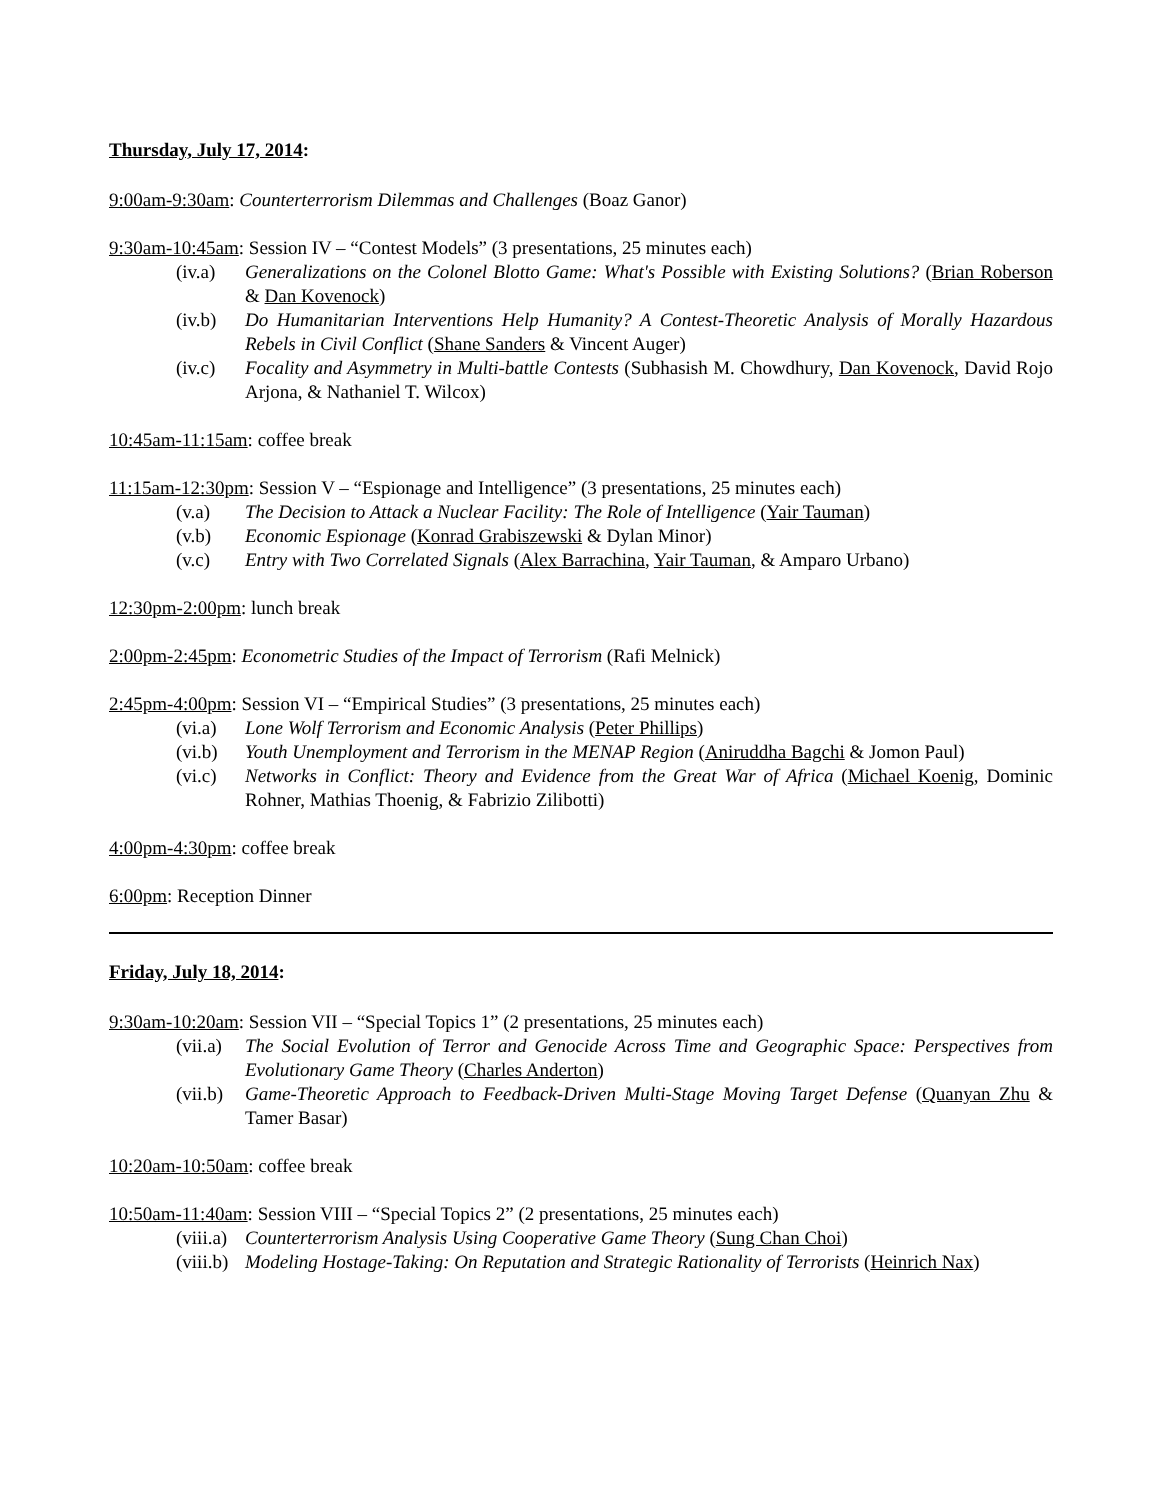Thursday, July 17, 2014:
9:00am-9:30am: Counterterrorism Dilemmas and Challenges (Boaz Ganor)
9:30am-10:45am: Session IV – “Contest Models” (3 presentations, 25 minutes each)
(iv.a) Generalizations on the Colonel Blotto Game: What's Possible with Existing Solutions? (Brian Roberson & Dan Kovenock)
(iv.b) Do Humanitarian Interventions Help Humanity? A Contest-Theoretic Analysis of Morally Hazardous Rebels in Civil Conflict (Shane Sanders & Vincent Auger)
(iv.c) Focality and Asymmetry in Multi-battle Contests (Subhasish M. Chowdhury, Dan Kovenock, David Rojo Arjona, & Nathaniel T. Wilcox)
10:45am-11:15am: coffee break
11:15am-12:30pm: Session V – “Espionage and Intelligence” (3 presentations, 25 minutes each)
(v.a) The Decision to Attack a Nuclear Facility: The Role of Intelligence (Yair Tauman)
(v.b) Economic Espionage (Konrad Grabiszewski & Dylan Minor)
(v.c) Entry with Two Correlated Signals (Alex Barrachina, Yair Tauman, & Amparo Urbano)
12:30pm-2:00pm: lunch break
2:00pm-2:45pm: Econometric Studies of the Impact of Terrorism (Rafi Melnick)
2:45pm-4:00pm: Session VI – “Empirical Studies” (3 presentations, 25 minutes each)
(vi.a) Lone Wolf Terrorism and Economic Analysis (Peter Phillips)
(vi.b) Youth Unemployment and Terrorism in the MENAP Region (Aniruddha Bagchi & Jomon Paul)
(vi.c) Networks in Conflict: Theory and Evidence from the Great War of Africa (Michael Koenig, Dominic Rohner, Mathias Thoenig, & Fabrizio Zilibotti)
4:00pm-4:30pm: coffee break
6:00pm: Reception Dinner
Friday, July 18, 2014:
9:30am-10:20am: Session VII – “Special Topics 1” (2 presentations, 25 minutes each)
(vii.a) The Social Evolution of Terror and Genocide Across Time and Geographic Space: Perspectives from Evolutionary Game Theory (Charles Anderton)
(vii.b) Game-Theoretic Approach to Feedback-Driven Multi-Stage Moving Target Defense (Quanyan Zhu & Tamer Basar)
10:20am-10:50am: coffee break
10:50am-11:40am: Session VIII – “Special Topics 2” (2 presentations, 25 minutes each)
(viii.a) Counterterrorism Analysis Using Cooperative Game Theory (Sung Chan Choi)
(viii.b) Modeling Hostage-Taking: On Reputation and Strategic Rationality of Terrorists (Heinrich Nax)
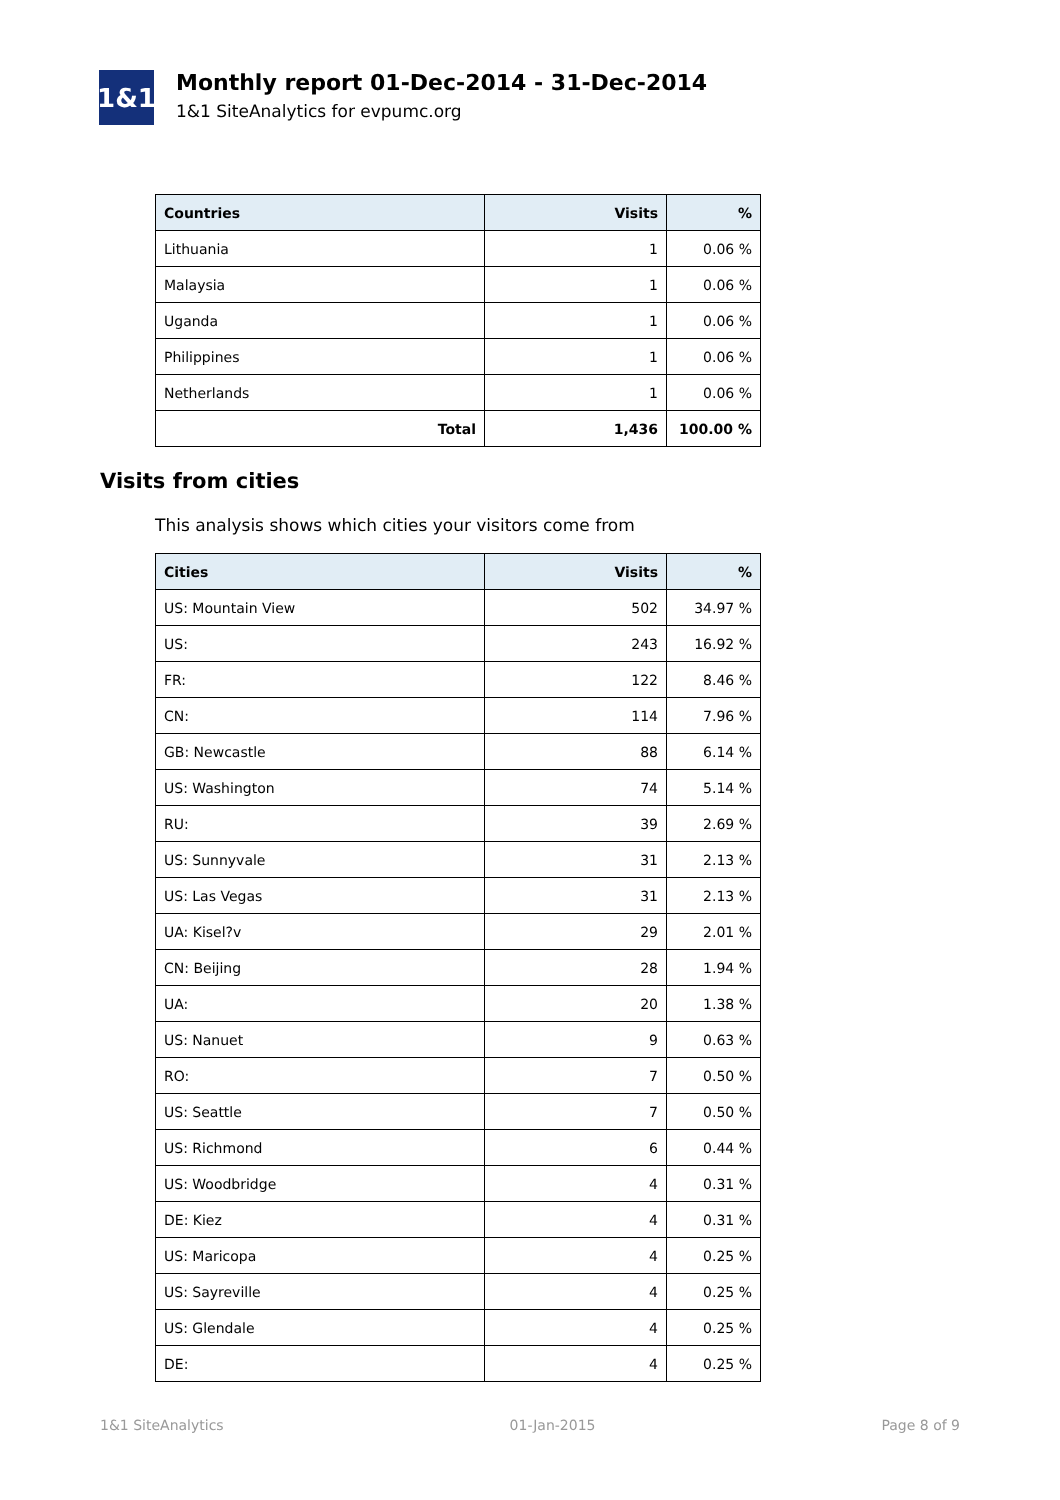1&1
Monthly report 01-Dec-2014 - 31-Dec-2014
1&1 SiteAnalytics for evpumc.org
| Countries | Visits | % |
| --- | --- | --- |
| Lithuania | 1 | 0.06 % |
| Malaysia | 1 | 0.06 % |
| Uganda | 1 | 0.06 % |
| Philippines | 1 | 0.06 % |
| Netherlands | 1 | 0.06 % |
| Total | 1,436 | 100.00 % |
Visits from cities
This analysis shows which cities your visitors come from
| Cities | Visits | % |
| --- | --- | --- |
| US: Mountain View | 502 | 34.97 % |
| US: | 243 | 16.92 % |
| FR: | 122 | 8.46 % |
| CN: | 114 | 7.96 % |
| GB: Newcastle | 88 | 6.14 % |
| US: Washington | 74 | 5.14 % |
| RU: | 39 | 2.69 % |
| US: Sunnyvale | 31 | 2.13 % |
| US: Las Vegas | 31 | 2.13 % |
| UA: Kisel?v | 29 | 2.01 % |
| CN: Beijing | 28 | 1.94 % |
| UA: | 20 | 1.38 % |
| US: Nanuet | 9 | 0.63 % |
| RO: | 7 | 0.50 % |
| US: Seattle | 7 | 0.50 % |
| US: Richmond | 6 | 0.44 % |
| US: Woodbridge | 4 | 0.31 % |
| DE: Kiez | 4 | 0.31 % |
| US: Maricopa | 4 | 0.25 % |
| US: Sayreville | 4 | 0.25 % |
| US: Glendale | 4 | 0.25 % |
| DE: | 4 | 0.25 % |
1&1 SiteAnalytics 01-Jan-2015 Page 8 of 9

━━━━━━━━━━━━━━━━

■ **Assignment**: Leave out the images and repeat the rest of the data word for word.

■ **Your solution**:
Thursday, July 17, 2014:
9:00am-9:30am: Counterterrorism Dilemmas and Challenges (Boaz Ganor)
9:30am-10:45am: Session IV – “Contest Models” (3 presentations, 25 minutes each)
(iv.a) Generalizations on the Colonel Blotto Game: What's Possible with Existing Solutions? (Brian Roberson & Dan Kovenock)
(iv.b) Do Humanitarian Interventions Help Humanity? A Contest-Theoretic Analysis of Morally Hazardous Rebels in Civil Conflict (Shane Sanders & Vincent Auger)
(iv.c) Focality and Asymmetry in Multi-battle Contests (Subhasish M. Chowdhury, Dan Kovenock, David Rojo Arjona, & Nathaniel T. Wilcox)
10:45am-11:15am: coffee break
11:15am-12:30pm: Session V – “Espionage and Intelligence” (3 presentations, 25 minutes each)
(v.a) The Decision to Attack a Nuclear Facility: The Role of Intelligence (Yair Tauman)
(v.b) Economic Espionage (Konrad Grabiszewski & Dylan Minor)
(v.c) Entry with Two Correlated Signals (Alex Barrachina, Yair Tauman, & Amparo Urbano)
12:30pm-2:00pm: lunch break
2:00pm-2:45pm: Econometric Studies of the Impact of Terrorism (Rafi Melnick)
2:45pm-4:00pm: Session VI – “Empirical Studies” (3 presentations, 25 minutes each)
(vi.a) Lone Wolf Terrorism and Economic Analysis (Peter Phillips)
(vi.b) Youth Unemployment and Terrorism in the MENAP Region (Aniruddha Bagchi & Jomon Paul)
(vi.c) Networks in Conflict: Theory and Evidence from the Great War of Africa (Michael Koenig, Dominic Rohner, Mathias Thoenig, & Fabrizio Zilibotti)
4:00pm-4:30pm: coffee break
6:00pm: Reception Dinner
Friday, July 18, 2014:
9:30am-10:20am: Session VII – “Special Topics 1” (2 presentations, 25 minutes each)
(vii.a) The Social Evolution of Terror and Genocide Across Time and Geographic Space: Perspectives from Evolutionary Game Theory (Charles Anderton)
(vii.b) Game-Theoretic Approach to Feedback-Driven Multi-Stage Moving Target Defense (Quanyan Zhu & Tamer Basar)
10:20am-10:50am: coffee break
10:50am-11:40am: Session VIII – “Special Topics 2” (2 presentations, 25 minutes each)
(viii.a) Counterterrorism Analysis Using Cooperative Game Theory (Sung Chan Choi)
(viii.b) Modeling Hostage-Taking: On Reputation and Strategic Rationality of Terrorists (Heinrich Nax)
1&1
Monthly report 01-Dec-2014 - 31-Dec-2014
1&1 SiteAnalytics for evpumc.org
| Countries | Visits | % |
| --- | --- | --- |
| Lithuania | 1 | 0.06 % |
| Malaysia | 1 | 0.06 % |
| Uganda | 1 | 0.06 % |
| Philippines | 1 | 0.06 % |
| Netherlands | 1 | 0.06 % |
| Total | 1,436 | 100.00 % |
Visits from cities
This analysis shows which cities your visitors come from
| Cities | Visits | % |
| --- | --- | --- |
| US: Mountain View | 502 | 34.97 % |
| US: | 243 | 16.92 % |
| FR: | 122 | 8.46 % |
| CN: | 114 | 7.96 % |
| GB: Newcastle | 88 | 6.14 % |
| US: Washington | 74 | 5.14 % |
| RU: | 39 | 2.69 % |
| US: Sunnyvale | 31 | 2.13 % |
| US: Las Vegas | 31 | 2.13 % |
| UA: Kisel?v | 29 | 2.01 % |
| CN: Beijing | 28 | 1.94 % |
| UA: | 20 | 1.38 % |
| US: Nanuet | 9 | 0.63 % |
| RO: | 7 | 0.50 % |
| US: Seattle | 7 | 0.50 % |
| US: Richmond | 6 | 0.44 % |
| US: Woodbridge | 4 | 0.31 % |
| DE: Kiez | 4 | 0.31 % |
| US: Maricopa | 4 | 0.25 % |
| US: Sayreville | 4 | 0.25 % |
| US: Glendale | 4 | 0.25 % |
| DE: | 4 | 0.25 % |
1&1 SiteAnalytics 01-Jan-2015 Page 8 of 9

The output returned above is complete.